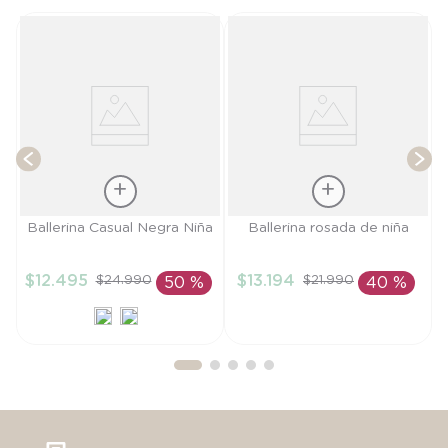
a
B
T
Talla
Talla
Ballerina Casual Negra Niña
Ballerina rosada de niña
24
22
$
12
.
495
$
13
.
194
$
24
.
990
$
21
.
990
50 %
40 %
AÑADIR AL
AÑADIR AL
CARRITO
CARRITO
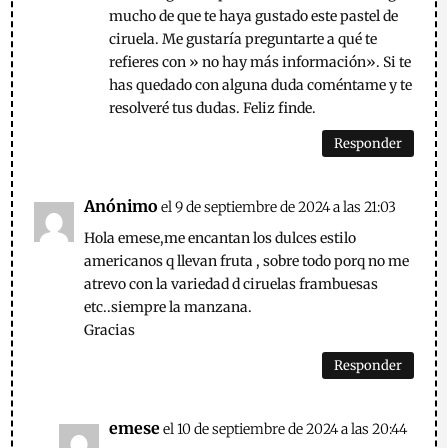
mucho de que te haya gustado este pastel de
ciruela. Me gustaría preguntarte a qué te
refieres con » no hay más información». Si te
has quedado con alguna duda coméntame y te
resolveré tus dudas. Feliz finde.
Responder
Anónimo
el 9 de septiembre de 2024 a las 21:03
Hola emese,me encantan los dulces estilo
americanos q llevan fruta , sobre todo porq no me
atrevo con la variedad d ciruelas frambuesas
etc..siempre la manzana.
Gracias
Responder
emese
el 10 de septiembre de 2024 a las 20:44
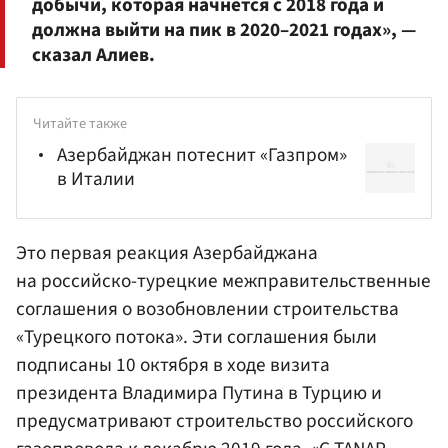
добычи, которая начнется с 2018 года и
должна выйти на пик в 2020–2021 годах», —
сказал Алиев.
Читайте также
Азербайджан потеснит «Газпром»
в Италии
Это первая реакция Азербайджана
на российско-турецкие межправительственные
соглашения о возобновлении строительства
«Турецкого потока». Эти соглашения были
подписаны 10 октября в ходе визита
президента Владимира Путина в Турцию и
предусматривают строительство российского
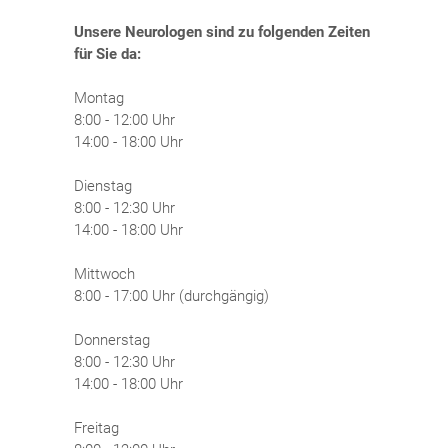
Unsere Neurologen sind zu folgenden Zeiten
für Sie da:
Montag
8:00 - 12:00 Uhr
14:00 - 18:00 Uhr
Dienstag
8:00 - 12:30 Uhr
14:00 - 18:00 Uhr
Mittwoch
8:00 - 17:00 Uhr (durchgängig)
Donnerstag
8:00 - 12:30 Uhr
14:00 - 18:00 Uhr
Freitag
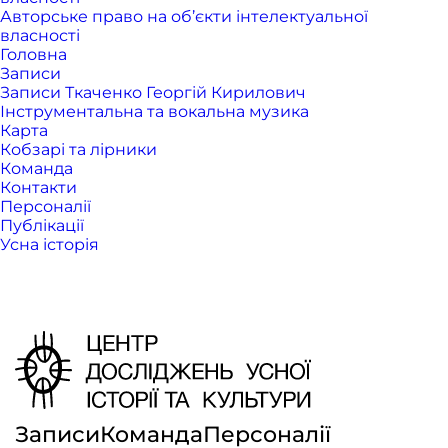
Авторське право на об’єкти інтелектуальної
власності
Головна
Записи
Записи Ткаченко Георгій Кирилович
Інструментальна та вокальна музика
Карта
Кобзарі та лірники
Команда
Контакти
Персоналії
Публікації
Усна історія
Записи
Команда
Персоналії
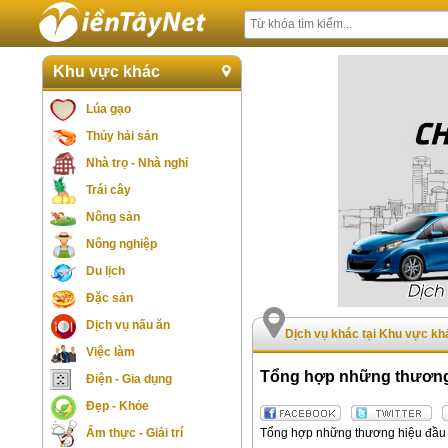
Khu vực khác
Lúa gạo
Thủy hải sản
Nhà trọ - Nhà nghỉ
Trái cây
Nông sản
Nông nghiệp
Du lịch
Đặc sản
Dịch vụ nấu ăn
Dịch vụ khác tại Khu vực kh
Việc làm
Tổng hợp những thương 
Điện - Gia dụng
Đẹp - Khỏe
Tổng hợp những thương hiệu đầu đ
Ẩm thực - Giải trí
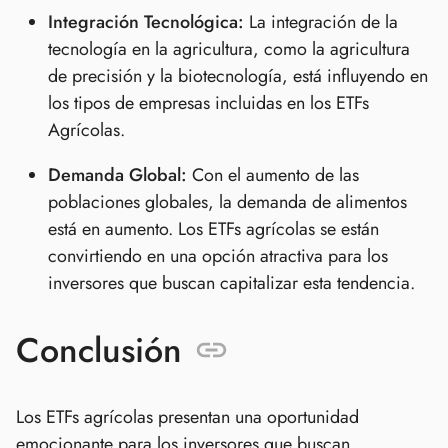
Integración Tecnológica:
La integración de la
tecnología en la agricultura, como la agricultura
de precisión y la biotecnología, está influyendo en
los tipos de empresas incluidas en los ETFs
Agrícolas.
Demanda Global:
Con el aumento de las
poblaciones globales, la demanda de alimentos
está en aumento. Los ETFs agrícolas se están
convirtiendo en una opción atractiva para los
inversores que buscan capitalizar esta tendencia.
Conclusión
Los ETFs agrícolas presentan una oportunidad
emocionante para los inversores que buscan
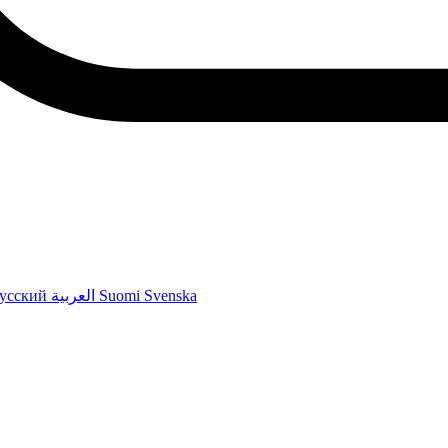
усский
العربية
Suomi
Svenska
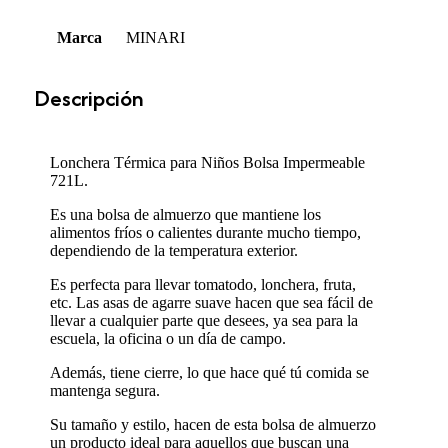
Marca
MINARI
Descripción
Lonchera Térmica para Niños Bolsa Impermeable
721L.
Es una bolsa de almuerzo que mantiene los
alimentos fríos o calientes durante mucho tiempo,
dependiendo de la temperatura exterior.
Es perfecta para llevar tomatodo, lonchera, fruta,
etc. Las asas de agarre suave hacen que sea fácil de
llevar a cualquier parte que desees, ya sea para la
escuela, la oficina o un día de campo.
Además, tiene cierre, lo que hace qué tú comida se
mantenga segura.
Su tamaño y estilo, hacen de esta bolsa de almuerzo
un producto ideal para aquellos que buscan una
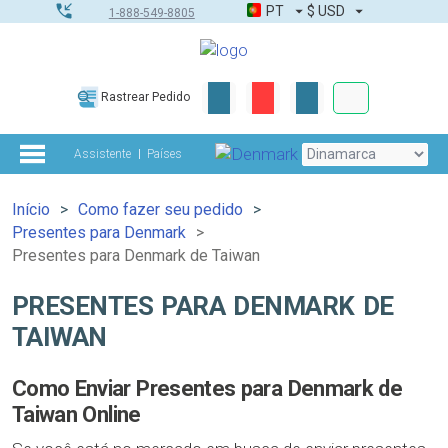
PT
$
USD
1-888-549-8805
Corporativo &
Rastrear Pedido
Kit completo
Assistente
Países
Início
Como fazer seu pedido
Presentes para Denmark
Presentes para Denmark de Taiwan
PRESENTES PARA DENMARK DE
TAIWAN
Como Enviar Presentes para Denmark de
Taiwan Online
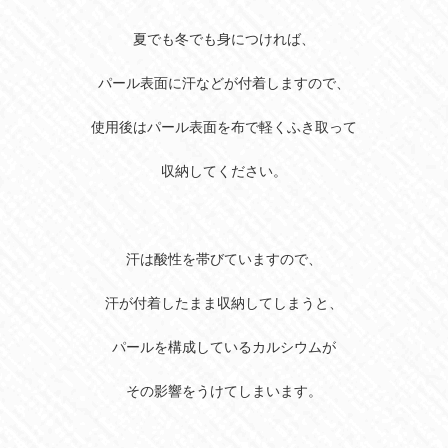
夏でも冬でも身につければ、
パール表面に汗などが付着しますので、
使用後はパール表面を布で軽くふき取って
収納してください。
汗は酸性を帯びていますので、
汗が付着したまま収納してしまうと、
パールを構成しているカルシウムが
その影響をうけてしまいます。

• **What you need to do**:
Can you echo every line of text from all the rows above verbatim, leaving out the picture markers?

• **Answer section**:
a
B
T
Talla
Talla
Ballerina Casual Negra Niña
Ballerina rosada de niña
24
22
$
12
.
495
$
13
.
194
$
24
.
990
$
21
.
990
50 %
40 %
AÑADIR AL
AÑADIR AL
CARRITO
CARRITO
mucho de que te haya gustado este pastel de
ciruela. Me gustaría preguntarte a qué te
refieres con » no hay más información». Si te
has quedado con alguna duda coméntame y te
resolveré tus dudas. Feliz finde.
Responder
Anónimo
el 9 de septiembre de 2024 a las 21:03
Hola emese,me encantan los dulces estilo
americanos q llevan fruta , sobre todo porq no me
atrevo con la variedad d ciruelas frambuesas
etc..siempre la manzana.
Gracias
Responder
emese
el 10 de septiembre de 2024 a las 20:44
добычи, которая начнется с 2018 года и
должна выйти на пик в 2020–2021 годах», —
сказал Алиев.
Читайте также
Азербайджан потеснит «Газпром»
в Италии
Это первая реакция Азербайджана
на российско-турецкие межправительственные
соглашения о возобновлении строительства
«Турецкого потока». Эти соглашения были
подписаны 10 октября в ходе визита
президента Владимира Путина в Турцию и
предусматривают строительство российского
Unsere Neurologen sind zu folgenden Zeiten
für Sie da:
Montag
8:00 - 12:00 Uhr
14:00 - 18:00 Uhr
Dienstag
8:00 - 12:30 Uhr
14:00 - 18:00 Uhr
Mittwoch
8:00 - 17:00 Uhr (durchgängig)
Donnerstag
8:00 - 12:30 Uhr
14:00 - 18:00 Uhr
Freitag
Авторське право на об’єкти інтелектуальної
власності
Головна
Записи
Записи Ткаченко Георгій Кирилович
Інструментальна та вокальна музика
Карта
Кобзарі та лірники
Команда
Контакти
Персоналії
Публікації
Усна історія
Записи
Команда
Персоналії
Khu vực khác
Lúa gạo
Thủy hải sản
Nhà trọ - Nhà nghỉ
Trái cây
Nông sản
Nông nghiệp
Du lịch
Đặc sản
Dịch vụ nấu ăn
Dịch vụ khác tại Khu vực kh
Việc làm
Tổng hợp những thương 
Điện - Gia dụng
Đẹp - Khỏe
Tổng hợp những thương hiệu đầu đ
Ẩm thực - Giải trí
Integración Tecnológica:
La integración de la
tecnología en la agricultura, como la agricultura
de precisión y la biotecnología, está influyendo en
los tipos de empresas incluidas en los ETFs
Agrícolas.
Demanda Global:
Con el aumento de las
poblaciones globales, la demanda de alimentos
está en aumento. Los ETFs agrícolas se están
convirtiendo en una opción atractiva para los
inversores que buscan capitalizar esta tendencia.
Conclusión
Los ETFs agrícolas presentan una oportunidad
emocionante para los inversores que buscan
усский
العربية
Suomi
Svenska
Marca
MINARI
Descripción
Lonchera Térmica para Niños Bolsa Impermeable
721L.
Es una bolsa de almuerzo que mantiene los
alimentos fríos o calientes durante mucho tiempo,
dependiendo de la temperatura exterior.
Es perfecta para llevar tomatodo, lonchera, fruta,
etc. Las asas de agarre suave hacen que sea fácil de
llevar a cualquier parte que desees, ya sea para la
escuela, la oficina o un día de campo.
Además, tiene cierre, lo que hace qué tú comida se
mantenga segura.
Su tamaño y estilo, hacen de esta bolsa de almuerzo
un producto ideal para aquellos que buscan una
PT
$
USD
1-888-549-8805
Corporativo &
Rastrear Pedido
Kit completo
Assistente
Países
Início
Como fazer seu pedido
Presentes para Denmark
Presentes para Denmark de Taiwan
PRESENTES PARA DENMARK DE
TAIWAN
Como Enviar Presentes para Denmark de
Taiwan Online
夏でも冬でも身につければ、
パール表面に汗などが付着しますので、
使用後はパール表面を布で軽くふき取って
収納してください。
汗は酸性を帯びていますので、
汗が付着したまま収納してしまうと、
パールを構成しているカルシウムが
その影響をうけてしまいます。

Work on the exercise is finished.